"In some parts of the country ... the public sector accounts for a third of the workforce. An urgent rebalancing was vital", wrote Damian Reece in The Daily Telegraph.
How much of the workforce should be in the public sector, then? We have to start from the premise that the public sector is a Bad Thing, which Reece only hints at by suggesting imbalance between the private and public sectors (presumably).
Here's the point. The only work that should be done is work that is directly relevant to social progress. Having a job to get money does not count as 'relevant to social progress', unless the work being done is in itself relevant to social progress. The work that needs to be done should be done in the most efficient way possible relative to the actual (ie not money) resources available. In many cases this means machines. Humans should only be doing socially relevant work that cannot be done by machines.
People in he public and private sectors all want/need to keep their jobs and there's a tendency to not be as efficient as possible in order that people may stay in work. The public sector gets criticised for that because it's tax funded and most people have no choice but to pay taxes, whereas in the private sector you allegedly have choice. This is a false dichotommy. The obvious essential service that the private sector predominates is food production and distribution. But food isn't produced and distributed as efficiently as possible, because people would lose their jobs - so it's the same thing as the public sector being inefficient to save jobs.
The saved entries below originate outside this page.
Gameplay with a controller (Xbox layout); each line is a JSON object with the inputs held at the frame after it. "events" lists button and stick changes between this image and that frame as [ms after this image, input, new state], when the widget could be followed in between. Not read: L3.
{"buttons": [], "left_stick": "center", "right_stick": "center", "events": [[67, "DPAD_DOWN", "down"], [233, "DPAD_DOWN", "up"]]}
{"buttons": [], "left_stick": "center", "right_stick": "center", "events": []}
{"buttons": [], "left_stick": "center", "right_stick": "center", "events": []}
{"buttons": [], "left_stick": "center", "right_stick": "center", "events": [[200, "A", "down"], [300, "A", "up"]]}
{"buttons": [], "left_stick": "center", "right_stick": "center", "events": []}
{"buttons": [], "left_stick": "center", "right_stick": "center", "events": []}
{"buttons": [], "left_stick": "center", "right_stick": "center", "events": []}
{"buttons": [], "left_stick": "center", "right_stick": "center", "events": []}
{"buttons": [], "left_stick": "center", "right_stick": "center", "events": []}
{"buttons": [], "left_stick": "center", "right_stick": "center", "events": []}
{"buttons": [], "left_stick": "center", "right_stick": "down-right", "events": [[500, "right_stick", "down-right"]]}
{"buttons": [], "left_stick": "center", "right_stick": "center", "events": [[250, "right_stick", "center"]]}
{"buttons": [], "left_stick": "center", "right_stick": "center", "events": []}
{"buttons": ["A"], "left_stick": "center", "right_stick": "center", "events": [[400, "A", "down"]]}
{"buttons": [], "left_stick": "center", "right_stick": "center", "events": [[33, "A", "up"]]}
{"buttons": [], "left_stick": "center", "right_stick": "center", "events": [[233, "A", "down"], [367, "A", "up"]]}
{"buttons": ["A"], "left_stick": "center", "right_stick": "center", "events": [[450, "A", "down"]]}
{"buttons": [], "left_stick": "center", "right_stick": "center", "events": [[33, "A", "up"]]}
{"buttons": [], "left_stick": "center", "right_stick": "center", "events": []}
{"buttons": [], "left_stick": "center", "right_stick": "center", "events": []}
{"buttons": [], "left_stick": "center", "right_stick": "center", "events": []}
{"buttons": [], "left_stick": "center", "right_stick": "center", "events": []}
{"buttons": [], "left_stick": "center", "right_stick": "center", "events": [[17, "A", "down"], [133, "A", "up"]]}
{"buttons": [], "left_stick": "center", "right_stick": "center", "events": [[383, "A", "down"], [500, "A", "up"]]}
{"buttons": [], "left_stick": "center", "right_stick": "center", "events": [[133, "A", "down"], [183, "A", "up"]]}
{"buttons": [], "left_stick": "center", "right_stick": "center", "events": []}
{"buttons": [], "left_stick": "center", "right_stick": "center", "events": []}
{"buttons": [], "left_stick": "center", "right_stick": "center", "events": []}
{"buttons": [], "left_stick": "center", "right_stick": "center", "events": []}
Until we decouple the need for access to the necessities of life from work and money, we are always going to have this problem. If we were so efficient that few if any people had jobs and therefore money to buy the efficiently produced goods/services, they would have to be given away. In our current system we create a cycle of consumption whereby jobs are made for people so that they can get money to buy the goods that are made for the large part to keep people in work.